You can attach the process by running
staprun -A and again detach the process by typing
Using this setting you can attach to a running module at any time and it will show you recent data. This can be very useful if you are troubleshooting an issues and need to let the stap module run in the background while performing other commands.
Monitoring a command with stap
SystemTap has the ability to run a module while a regular command is being run as well and ending after the command has finished.
This option is useful if your issue is related to a specific command and you want to only collect data while that command runs.
# staprun -c "CMD_To_Execute" Module_Name
[email protected]:~# staprun -c "wget http://...iso" ./nettop_stap.ko Saving to: `ubuntu-12.04-dvd-amd64.iso' 0% [ ] 15,629,409 3.78M/s eta 8m 31s PID UID DEV XMIT_PK RECV_PK XMIT_KB RECV_KB COMMAND 1723 105 eth0 3589 0 231 0 qemu-system-x86 3475 0 eth0 1853 0 119 0 wget 2583 1000 eth0 29 0 6 0 sshd 24 0 eth0 16 0 1 0 ksmd 1696 105 eth0 15 0 0 0 qemu-system-x86 1723 105 vnet0 3 0 0 0 qemu-system-x86 1723 105 vnet1 3 0 0 0 qemu-system-x86 21 0 eth0 1 0 0 0 kworker/0:1 3474 0 eth0 1 0 0 0 stapio
More SystemTap Scripts
As SystemTap's user base grows and more sample scripts are developed there are large possibilities for SystemTap in the future, but we don't have to wait for then to start using its awesome features. Here is a list of available sample scripts that I feel are incredibly useful for any Systems Administrator.
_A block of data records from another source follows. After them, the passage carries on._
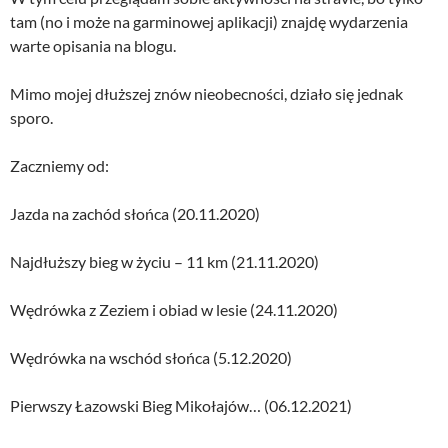
tam (no i może na garminowej aplikacji) znajdę wydarzenia
warte opisania na blogu.
Mimo mojej dłuższej znów nieobecności, działo się jednak
sporo.
Zaczniemy od:
Jazda na zachód słońca (20.11.2020)
Najdłuższy bieg w życiu – 11 km (21.11.2020)
Wędrówka z Zeziem i obiad w lesie (24.11.2020)
Wędrówka na wschód słońca (5.12.2020)
Pierwszy Łazowski Bieg Mikołajów… (06.12.2021)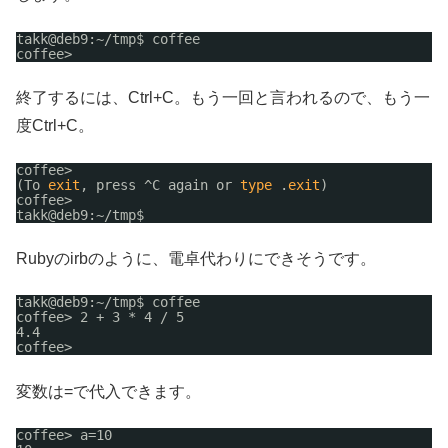
takk@deb9:~
/tmp
$ coffee
coffee>
終了するには、Ctrl+C。もう一回と言われるので、もう一
度Ctrl+C。
coffee> 
(To 
exit
, press ^C again or 
type
.
exit
)
coffee> 
takk@deb9:~
/tmp
$ 
Rubyのirbのように、電卓代わりにできそうです。
takk@deb9:~
/tmp
$ coffee
coffee> 2 + 3 * 4 / 5
4.4
coffee>
変数は=で代入できます。
coffee> a=10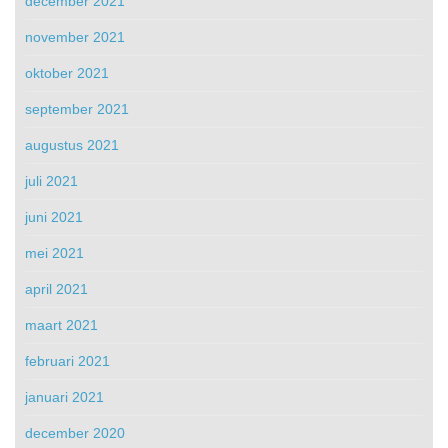
december 2021
november 2021
oktober 2021
september 2021
augustus 2021
juli 2021
juni 2021
mei 2021
april 2021
maart 2021
februari 2021
januari 2021
december 2020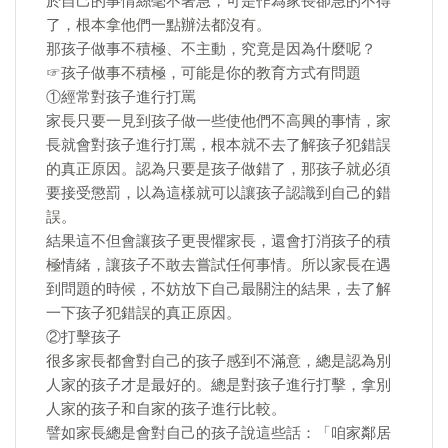
於自己的事情絲毫不著急，可是作為家長卻急的不得
了，根本拿他們一點辦法都沒有。
那孩子做事不積極、不主動，究竟是因為什麼呢？
☞孩子做事不積極，可能是你的教育方式有問題
①經常對孩子進行打罵
家長只要一見到孩子做一些使他們不高興的事情，家
長就會對孩子進行打罵，根本就不去了解孩子犯錯誤
的真正原因。認為只要是孩子做錯了，那孩子就必須
要接受懲罰，以為這樣就可以讓孩子認識到自己的錯
誤。
結果這不但會讓孩子更畏懼家長，還會打消孩子的積
極情緒，讓孩子不敢去嘗試任何事情。所以家長在遇
到問題的時候，不妨放下自己最關注的結果，去了解
一下孩子犯錯誤的真正原因。
②打擊孩子
很多家長都會對自己的孩子感到不滿意，總是認為別
人家的孩子才是最好的。總是對孩子進行打擊，拿別
人家的孩子和自家的孩子進行比較。
譬如家長總是會對自己的孩子說這些話：「咱家鄰居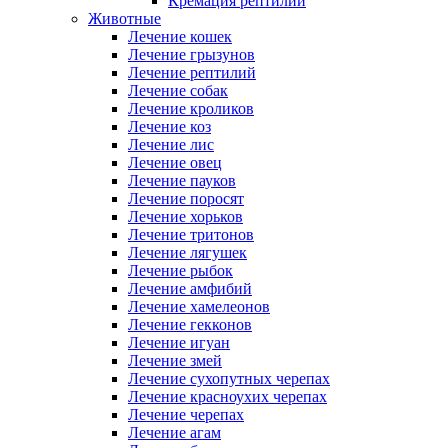
Кремация рептилий
Животные
Лечение кошек
Лечение грызунов
Лечение рептилий
Лечение собак
Лечение кроликов
Лечение коз
Лечение лис
Лечение овец
Лечение пауков
Лечение поросят
Лечение хорьков
Лечение тритонов
Лечение лягушек
Лечение рыбок
Лечение амфибий
Лечение хамелеонов
Лечение гекконов
Лечение игуан
Лечение змей
Лечение сухопутных черепах
Лечение красноухих черепах
Лечение черепах
Лечение агам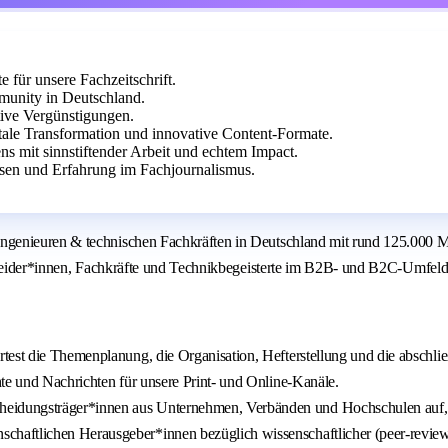
 für unsere Fachzeitschrift.
munity in Deutschland.
tive Vergünstigungen.
ale Transformation und innovative Content-Formate.
s mit sinnstiftender Arbeit und echtem Impact.
en und Erfahrung im Fachjournalismus.
ngenieuren & technischen Fachkräften in Deutschland mit rund 125.000 M
scheider*innen, Fachkräfte und Technikbegeisterte im B2B- und B2C-Umfeld
rtest die Themenplanung, die Organisation, Hefterstellung und die abschli
hte und Nachrichten für unsere Print- und Online-Kanäle.
cheidungsträger*innen aus Unternehmen, Verbänden und Hochschulen auf,
schaftlichen Herausgeber*innen bezüglich wissenschaftlicher (peer-reviewt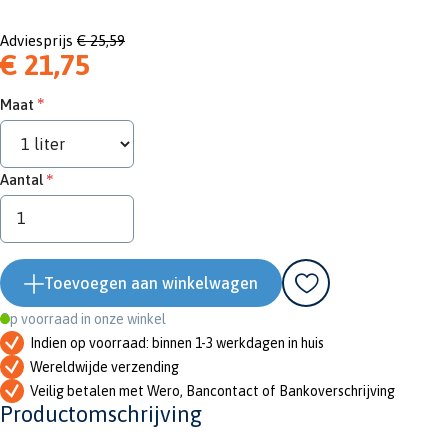
Adviesprijs
€ 25,59
€ 21,75
Maat
Aantal
Toevoegen aan winkelwagen
Op voorraad in onze winkel
Indien op voorraad: binnen 1-3 werkdagen in huis
Wereldwijde verzending
Veilig betalen met Wero, Bancontact of Bankoverschrijving
Productomschrijving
nettop.stp- A Network Top-style command script that shows the top applications using network at any given moment.
tcp_connections.stp- A script that monitors all incoming tcp connections and prints port, cmd, pid, and source ip every time a new connection is established
tcpdumplike.stp- A very cool script that gives a summary view of your current tcp connections
Disk & I/O:
disktop.stp- Similar to iotop but a some different information is presented
iotime.stp- Tracks the i/o time for each file, it also prints the command and pid of the process making the system calls.
traceio.stp- Prints a top ten style list of the top processes who utilize i/o traffic over time
inodewatch.stp- When given a specific files information this script can monitor all read and write access to a specific inode.
inodewatch2.stp- Similar to inodewatch.stp except this script monitors attribute changes like permissions.
CPU & System:
tread-times.stp- A cpu top that is specifically for the top threads running on the server
topsys.stp- A monitor for counting frequent system calls.
syscalls_by_pid.stp- Monitor frequent system calls for a specific pid
All of these scripts are available on the SystemTap website and are immediately useful without any modification or knowledge of SystemTap's coding language.